## RECORDED DATA
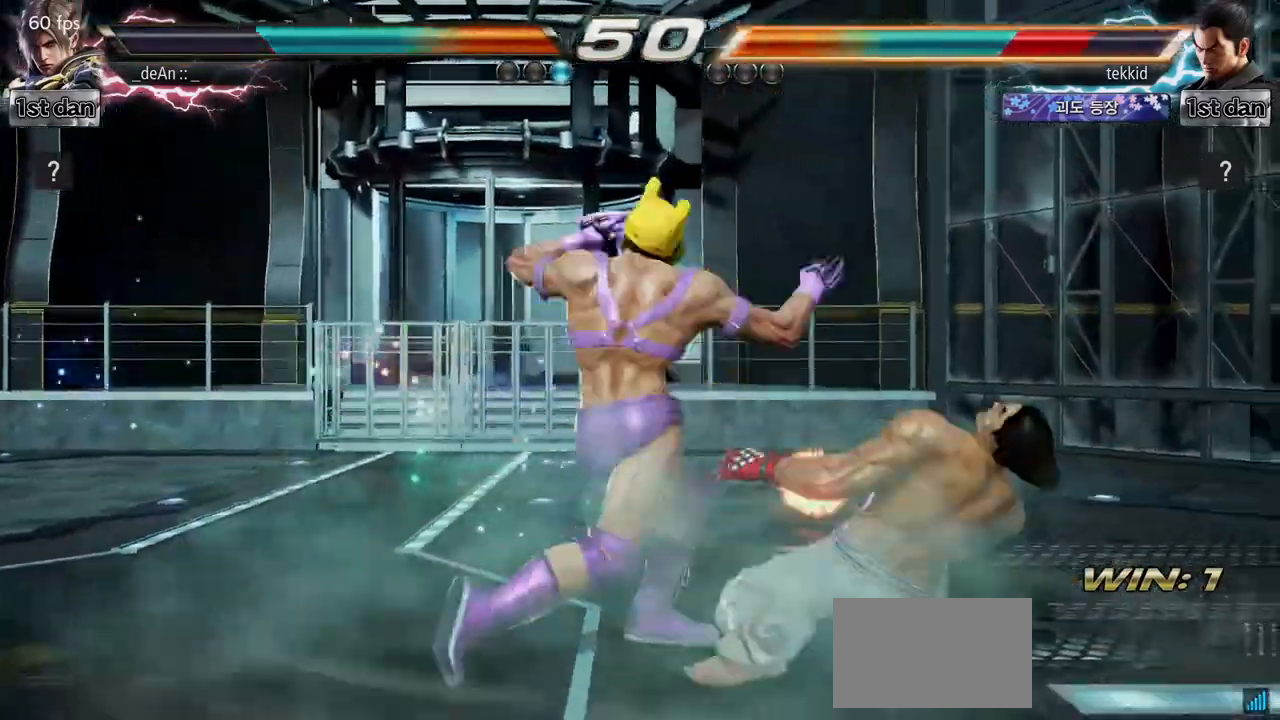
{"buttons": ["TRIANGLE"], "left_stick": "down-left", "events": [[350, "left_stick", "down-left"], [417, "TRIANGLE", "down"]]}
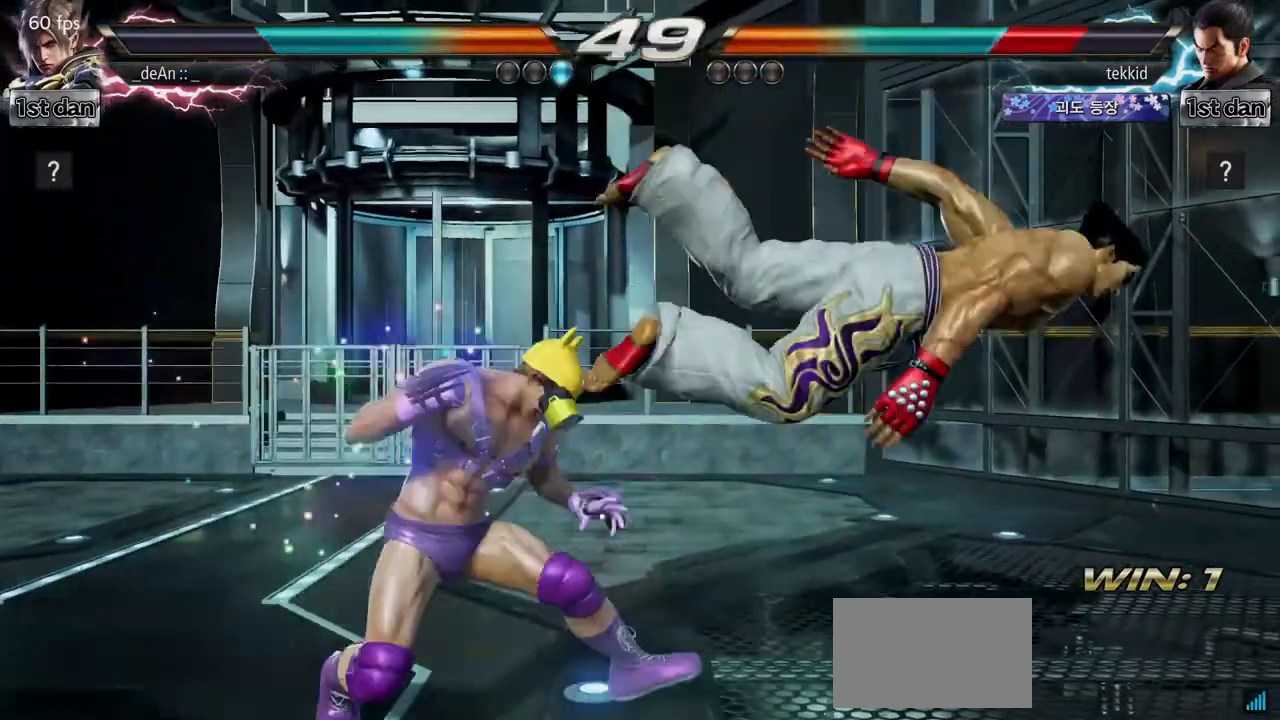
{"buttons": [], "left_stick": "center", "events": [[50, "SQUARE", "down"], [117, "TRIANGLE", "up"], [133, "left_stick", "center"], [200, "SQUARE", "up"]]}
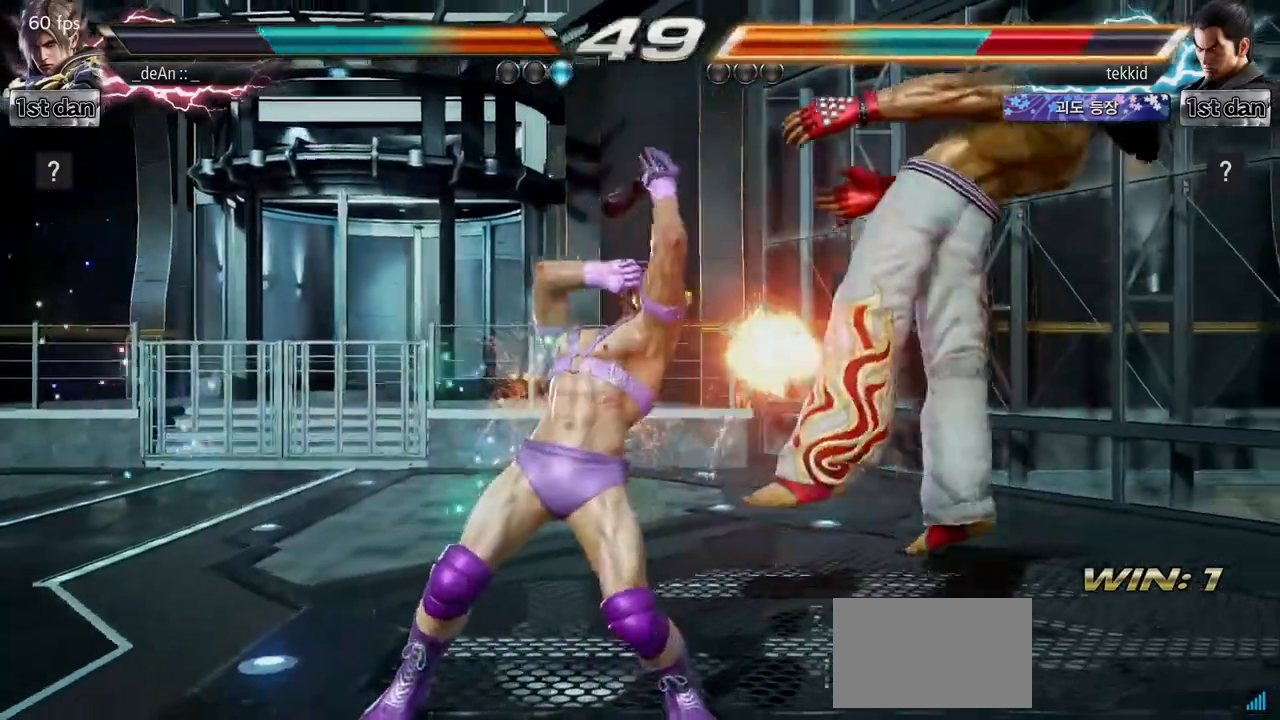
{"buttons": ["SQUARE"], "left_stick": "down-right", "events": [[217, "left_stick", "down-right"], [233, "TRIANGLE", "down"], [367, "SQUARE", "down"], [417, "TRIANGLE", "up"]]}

---

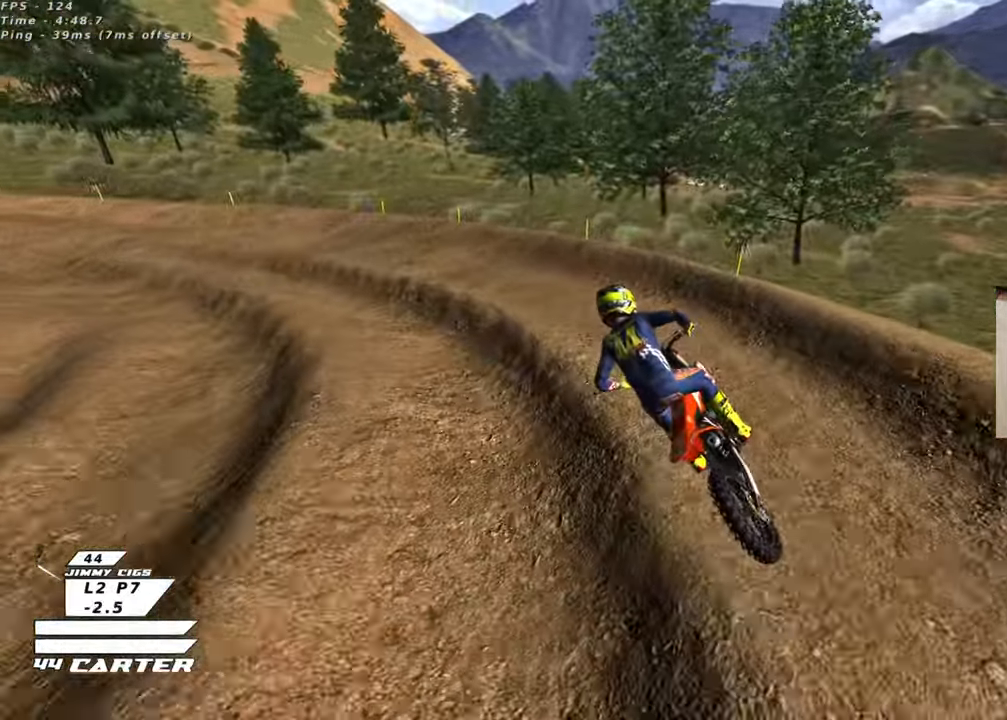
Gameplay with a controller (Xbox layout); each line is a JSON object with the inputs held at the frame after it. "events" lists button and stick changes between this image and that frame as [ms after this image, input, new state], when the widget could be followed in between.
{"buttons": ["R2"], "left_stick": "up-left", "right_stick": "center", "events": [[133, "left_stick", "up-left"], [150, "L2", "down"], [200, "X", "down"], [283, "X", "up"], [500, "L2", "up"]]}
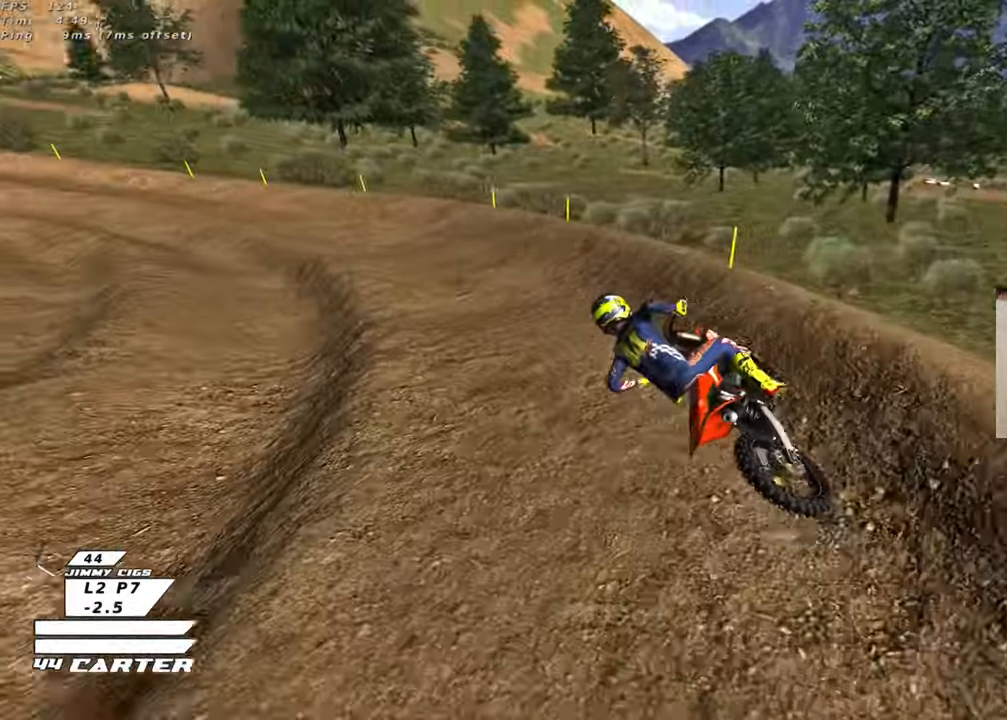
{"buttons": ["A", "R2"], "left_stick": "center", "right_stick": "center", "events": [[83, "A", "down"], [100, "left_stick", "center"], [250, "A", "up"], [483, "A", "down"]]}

==

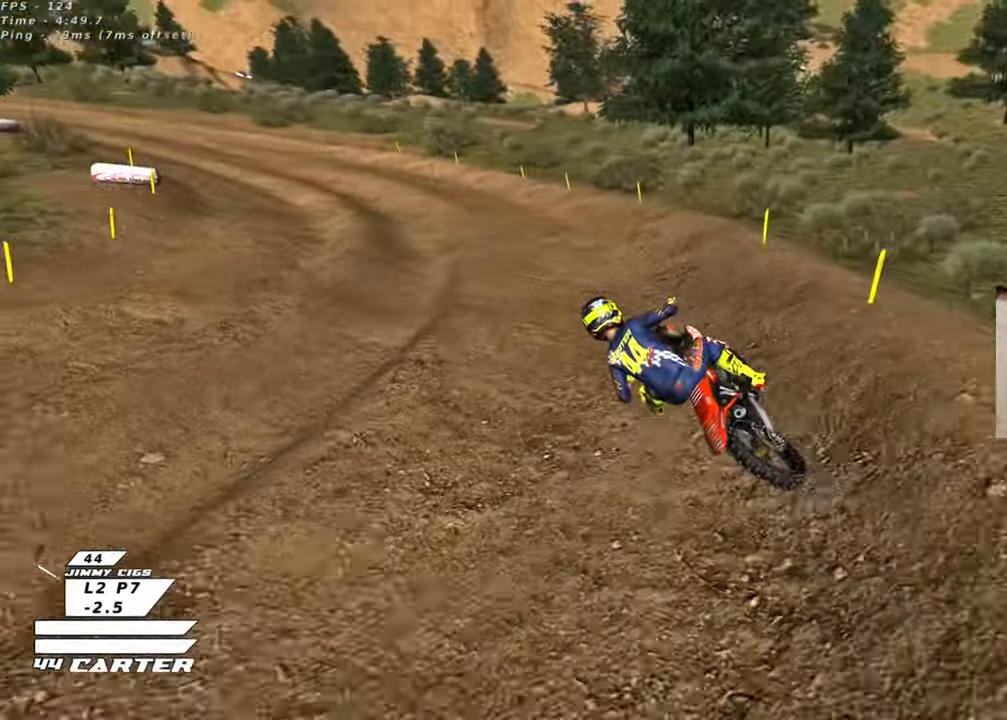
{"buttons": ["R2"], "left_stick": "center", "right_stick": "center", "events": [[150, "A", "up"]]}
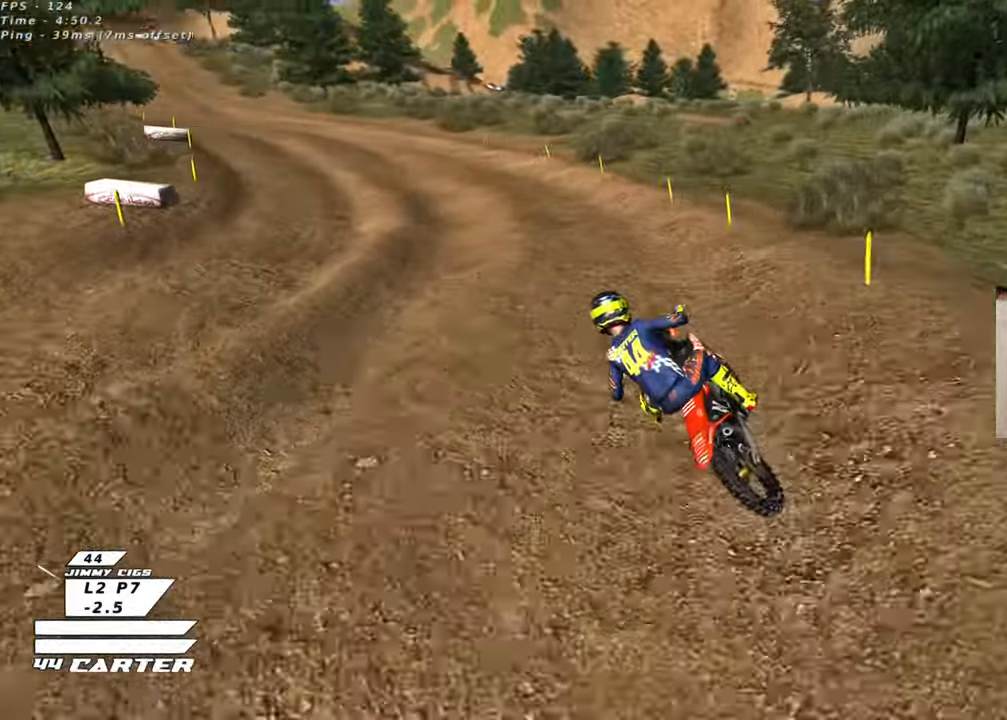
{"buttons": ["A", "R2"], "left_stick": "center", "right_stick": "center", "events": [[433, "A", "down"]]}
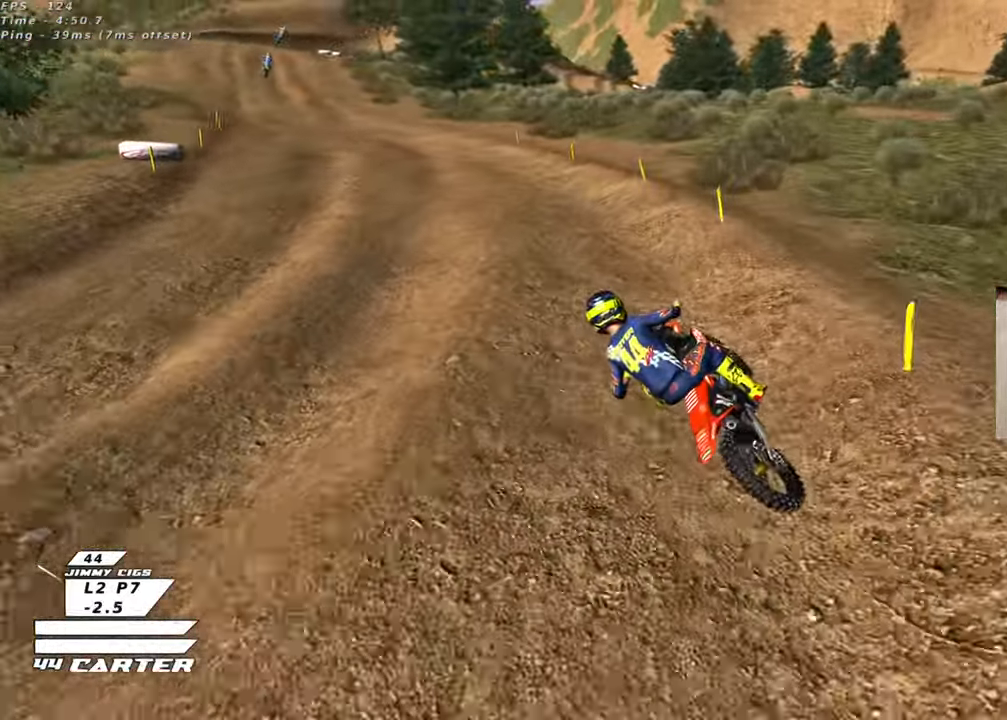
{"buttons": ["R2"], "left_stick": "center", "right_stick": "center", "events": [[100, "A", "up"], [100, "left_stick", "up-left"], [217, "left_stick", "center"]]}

## WHAT NEEDS TO BE DONE
Extract every line above that contains the word "TRIANGLE".

## YOUR SOLUTION
{"buttons": ["TRIANGLE"], "left_stick": "down-left", "events": [[350, "left_stick", "down-left"], [417, "TRIANGLE", "down"]]}
{"buttons": [], "left_stick": "center", "events": [[50, "SQUARE", "down"], [117, "TRIANGLE", "up"], [133, "left_stick", "center"], [200, "SQUARE", "up"]]}
{"buttons": ["SQUARE"], "left_stick": "down-right", "events": [[217, "left_stick", "down-right"], [233, "TRIANGLE", "down"], [367, "SQUARE", "down"], [417, "TRIANGLE", "up"]]}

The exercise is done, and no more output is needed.